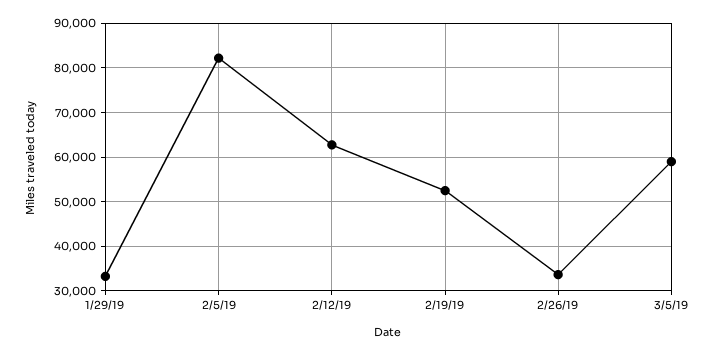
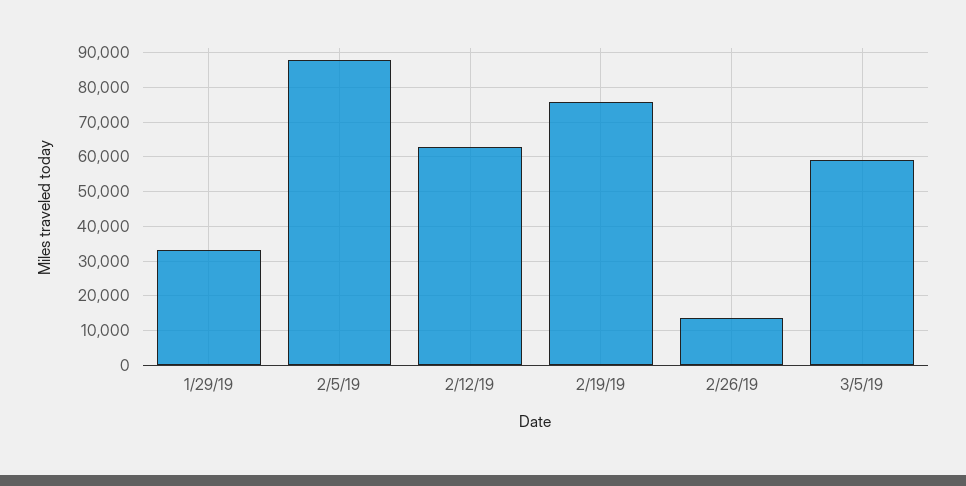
  {
    "1/29/19": 34000,
-   "2/5/19": 82000,
+   "2/5/19": 88000,
    "2/12/19": 62000,
-   "2/19/19": 52000,
+   "2/19/19": 76000,
-   "2/26/19": 34000,
+   "2/26/19": 14000,
    "3/5/19": 58000
  }

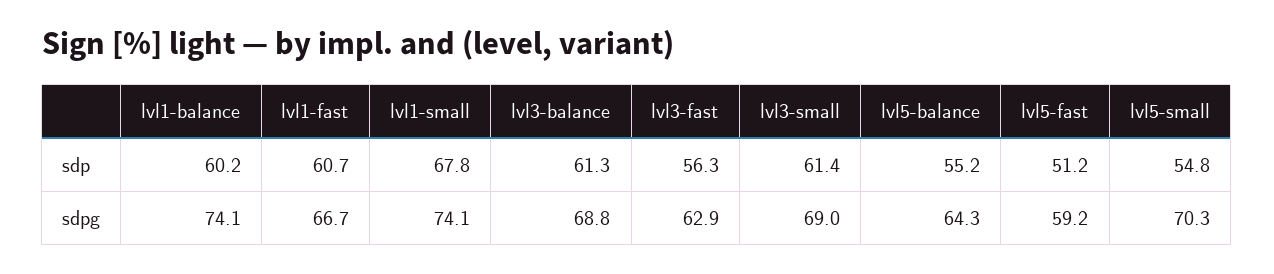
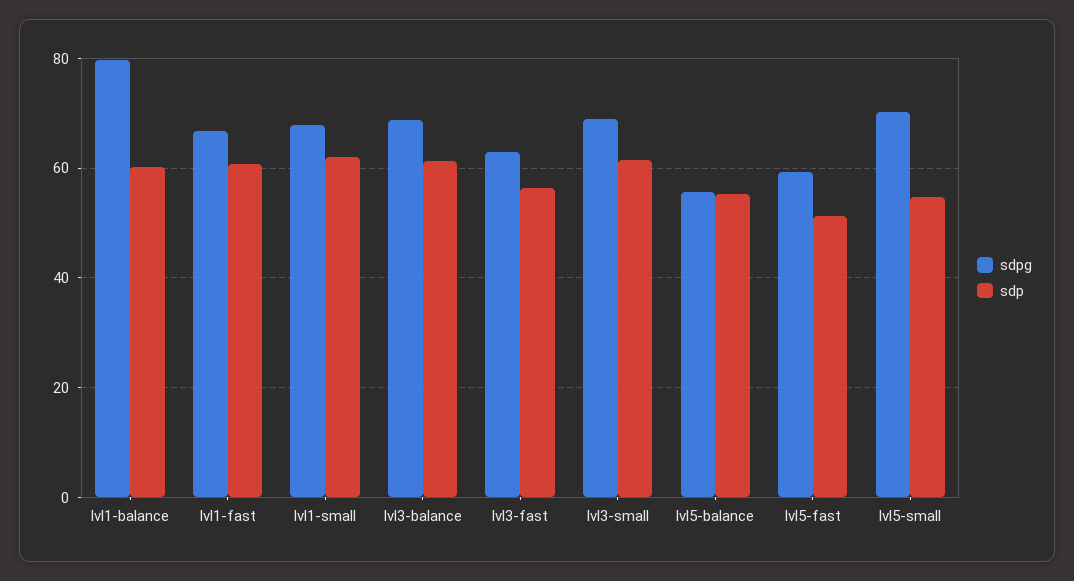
  {
    "sdp": {
      "lvl1-balance": 60.2,
      "lvl1-fast": 60.7,
-     "lvl1-small": 67.8,
+     "lvl1-small": 62,
      "lvl3-balance": 61.3,
      "lvl3-fast": 56.3,
      "lvl3-small": 61.4,
      "lvl5-balance": 55.2,
      "lvl5-fast": 51.2,
      "lvl5-small": 54.8
    },
    "sdpg": {
-     "lvl1-balance": 74.1,
+     "lvl1-balance": 80,
      "lvl1-fast": 66.7,
-     "lvl1-small": 74.1,
+     "lvl1-small": 68,
      "lvl3-balance": 68.8,
      "lvl3-fast": 62.9,
      "lvl3-small": 69,
-     "lvl5-balance": 64.3,
+     "lvl5-balance": 56,
      "lvl5-fast": 59.2,
      "lvl5-small": 70.3
    }
  }

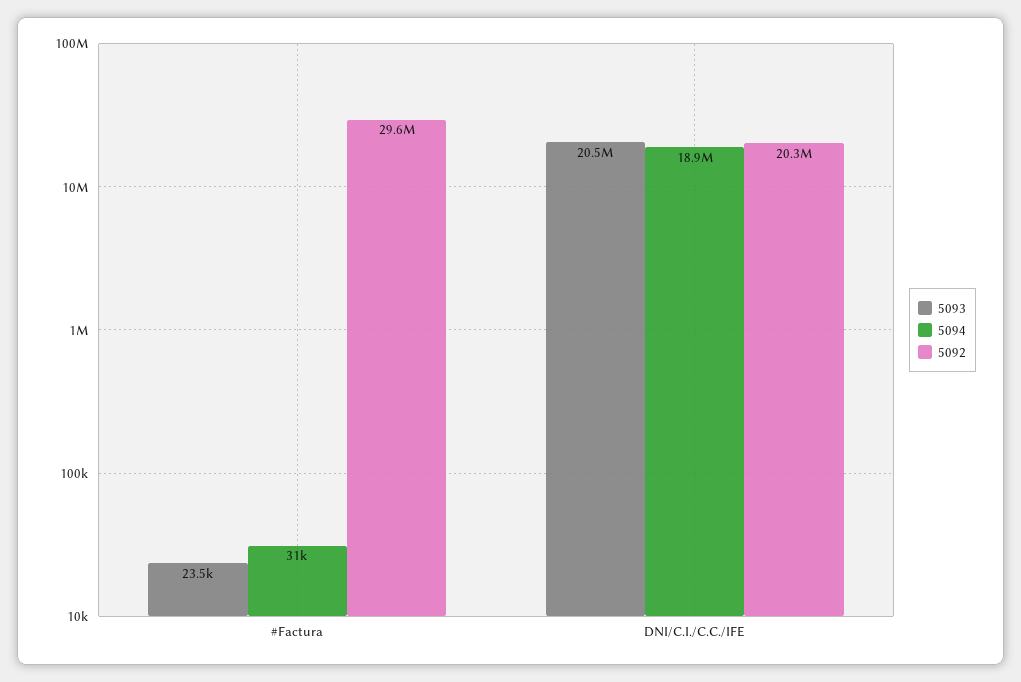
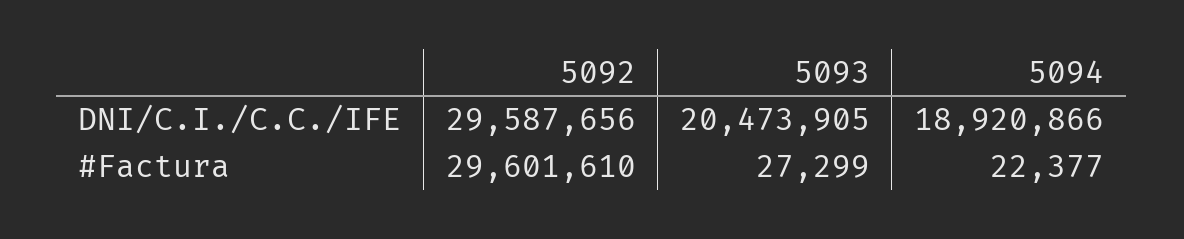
  {
    "5093": {
-     "#Factura": 23500,
+     "#Factura": 27299,
      "DNI/C.I./C.C./IFE": 20473905
    },
    "5094": {
-     "#Factura": 31000,
+     "#Factura": 22377,
      "DNI/C.I./C.C./IFE": 18920866
    },
    "5092": {
      "#Factura": 29601610,
-     "DNI/C.I./C.C./IFE": 20300000
+     "DNI/C.I./C.C./IFE": 29587656
    }
  }

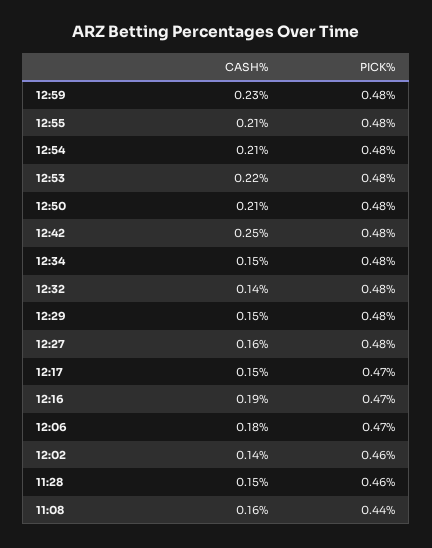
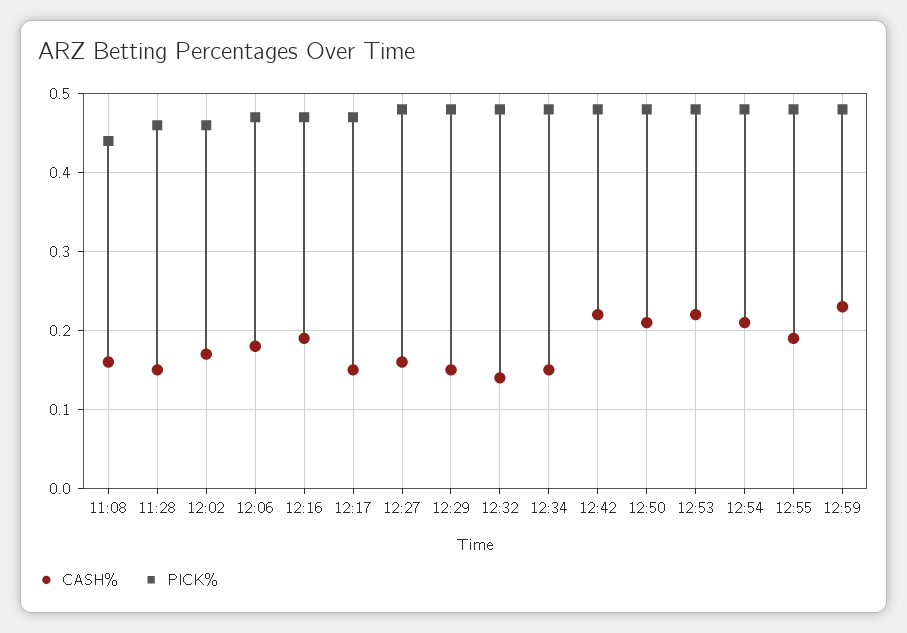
  {
    "CASH%": {
      "12:59": 0.23,
-     "12:55": 0.21,
+     "12:55": 0.19,
      "12:54": 0.21,
      "12:53": 0.22,
      "12:50": 0.21,
-     "12:42": 0.25,
+     "12:42": 0.22,
      "12:34": 0.15,
      "12:32": 0.14,
      "12:29": 0.15,
      "12:27": 0.16,
      "12:17": 0.15,
      "12:16": 0.19,
      "12:06": 0.18,
-     "12:02": 0.14,
+     "12:02": 0.17,
      "11:28": 0.15,
      "11:08": 0.16
    },
    "PICK%": {
      "12:59": 0.48,
      "12:55": 0.48,
      "12:54": 0.48,
      "12:53": 0.48,
      "12:50": 0.48,
      "12:42": 0.48,
      "12:34": 0.48,
      "12:32": 0.48,
      "12:29": 0.48,
      "12:27": 0.48,
      "12:17": 0.47,
      "12:16": 0.47,
      "12:06": 0.47,
      "12:02": 0.46,
      "11:28": 0.46,
      "11:08": 0.44
    }
  }

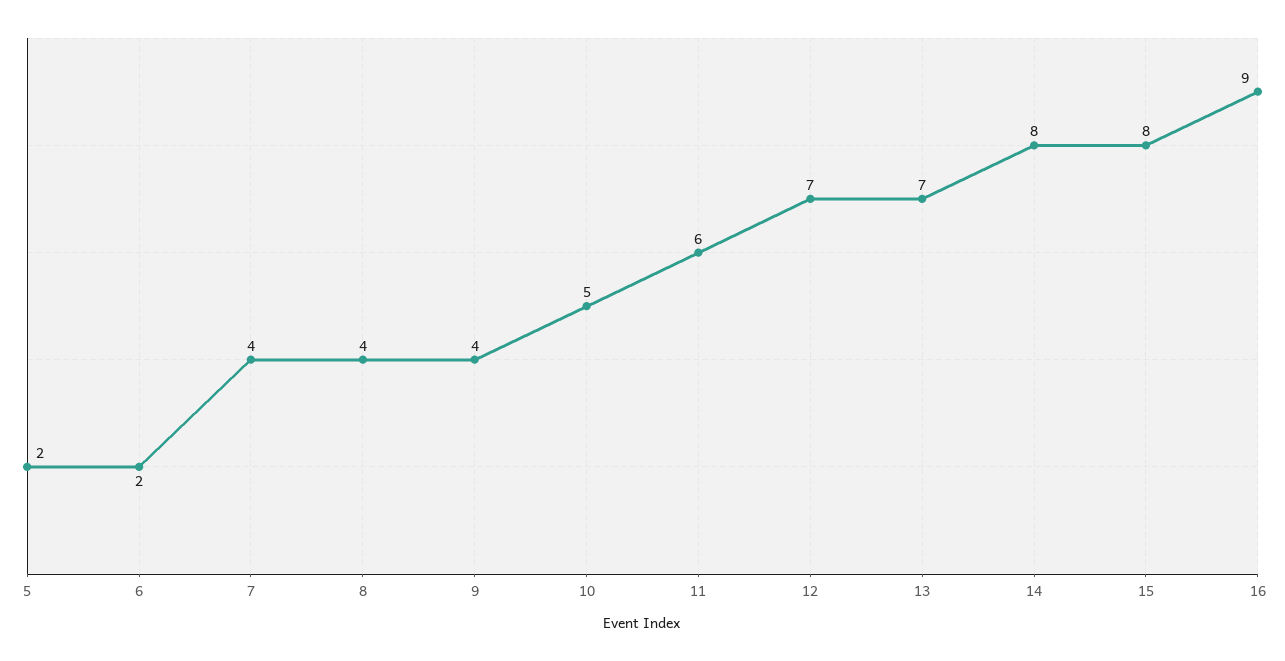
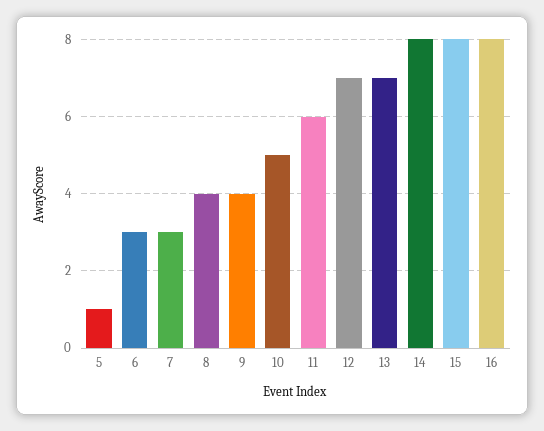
  {
-   "5": 2,
+   "5": 1,
-   "6": 2,
+   "6": 3,
-   "7": 4,
+   "7": 3,
    "8": 4,
    "9": 4,
    "10": 5,
    "11": 6,
    "12": 7,
    "13": 7,
    "14": 8,
    "15": 8,
-   "16": 9
+   "16": 8
  }

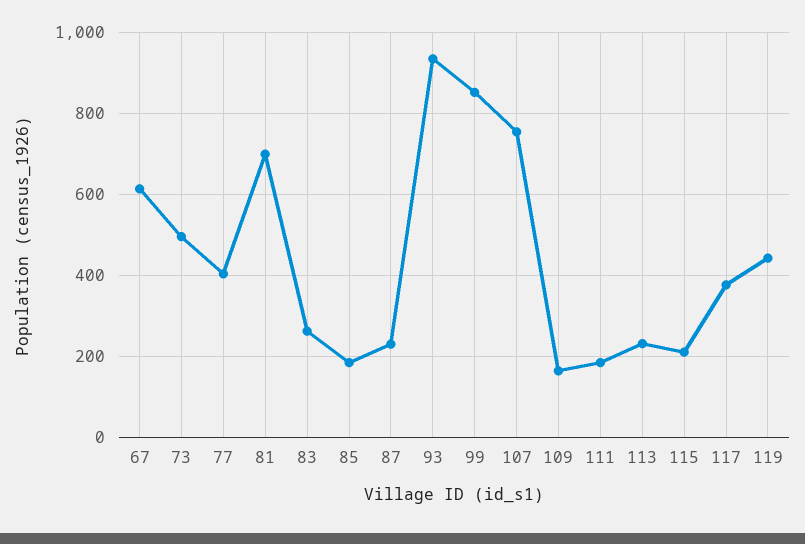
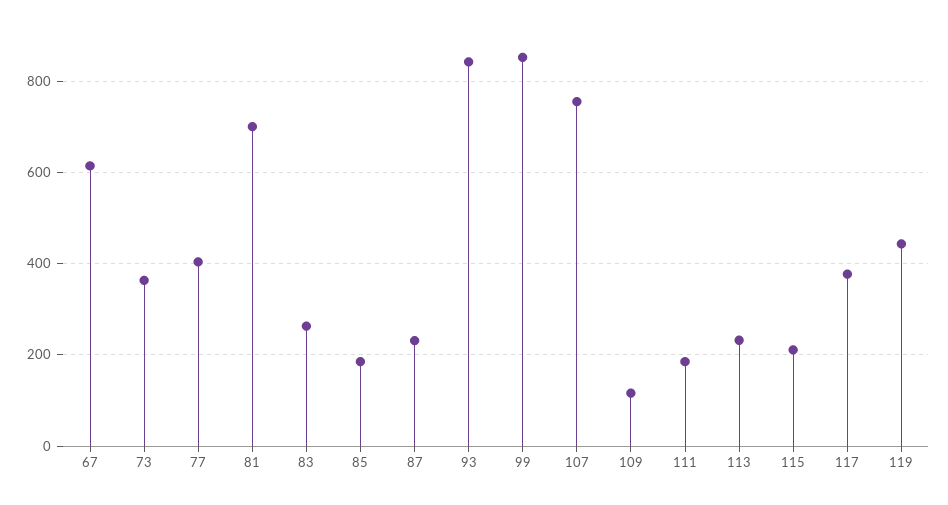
  {
    "67": 620,
-   "73": 500,
+   "73": 360,
    "77": 400,
    "81": 700,
    "83": 260,
    "85": 180,
    "87": 240,
-   "93": 940,
+   "93": 840,
    "99": 860,
    "107": 760,
-   "109": 160,
+   "109": 120,
    "111": 180,
    "113": 240,
    "115": 220,
    "117": 380,
    "119": 440
  }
-------
- [Instruction] Transcribe each line above exactly, pictures excluded.

- [Solution for this exercise]
  {
    "1/29/19": 34000,
-   "2/5/19": 82000,
+   "2/5/19": 88000,
    "2/12/19": 62000,
-   "2/19/19": 52000,
+   "2/19/19": 76000,
-   "2/26/19": 34000,
+   "2/26/19": 14000,
    "3/5/19": 58000
  }

  {
    "sdp": {
      "lvl1-balance": 60.2,
      "lvl1-fast": 60.7,
-     "lvl1-small": 67.8,
+     "lvl1-small": 62,
      "lvl3-balance": 61.3,
      "lvl3-fast": 56.3,
      "lvl3-small": 61.4,
      "lvl5-balance": 55.2,
      "lvl5-fast": 51.2,
      "lvl5-small": 54.8
    },
    "sdpg": {
-     "lvl1-balance": 74.1,
+     "lvl1-balance": 80,
      "lvl1-fast": 66.7,
-     "lvl1-small": 74.1,
+     "lvl1-small": 68,
      "lvl3-balance": 68.8,
      "lvl3-fast": 62.9,
      "lvl3-small": 69,
-     "lvl5-balance": 64.3,
+     "lvl5-balance": 56,
      "lvl5-fast": 59.2,
      "lvl5-small": 70.3
    }
  }

  {
    "5093": {
-     "#Factura": 23500,
+     "#Factura": 27299,
      "DNI/C.I./C.C./IFE": 20473905
    },
    "5094": {
-     "#Factura": 31000,
+     "#Factura": 22377,
      "DNI/C.I./C.C./IFE": 18920866
    },
    "5092": {
      "#Factura": 29601610,
-     "DNI/C.I./C.C./IFE": 20300000
+     "DNI/C.I./C.C./IFE": 29587656
    }
  }

  {
    "CASH%": {
      "12:59": 0.23,
-     "12:55": 0.21,
+     "12:55": 0.19,
      "12:54": 0.21,
      "12:53": 0.22,
      "12:50": 0.21,
-     "12:42": 0.25,
+     "12:42": 0.22,
      "12:34": 0.15,
      "12:32": 0.14,
      "12:29": 0.15,
      "12:27": 0.16,
      "12:17": 0.15,
      "12:16": 0.19,
      "12:06": 0.18,
-     "12:02": 0.14,
+     "12:02": 0.17,
      "11:28": 0.15,
      "11:08": 0.16
    },
    "PICK%": {
      "12:59": 0.48,
      "12:55": 0.48,
      "12:54": 0.48,
      "12:53": 0.48,
      "12:50": 0.48,
      "12:42": 0.48,
      "12:34": 0.48,
      "12:32": 0.48,
      "12:29": 0.48,
      "12:27": 0.48,
      "12:17": 0.47,
      "12:16": 0.47,
      "12:06": 0.47,
      "12:02": 0.46,
      "11:28": 0.46,
      "11:08": 0.44
    }
  }

  {
-   "5": 2,
+   "5": 1,
-   "6": 2,
+   "6": 3,
-   "7": 4,
+   "7": 3,
    "8": 4,
    "9": 4,
    "10": 5,
    "11": 6,
    "12": 7,
    "13": 7,
    "14": 8,
    "15": 8,
-   "16": 9
+   "16": 8
  }

  {
    "67": 620,
-   "73": 500,
+   "73": 360,
    "77": 400,
    "81": 700,
    "83": 260,
    "85": 180,
    "87": 240,
-   "93": 940,
+   "93": 840,
    "99": 860,
    "107": 760,
-   "109": 160,
+   "109": 120,
    "111": 180,
    "113": 240,
    "115": 220,
    "117": 380,
    "119": 440
  }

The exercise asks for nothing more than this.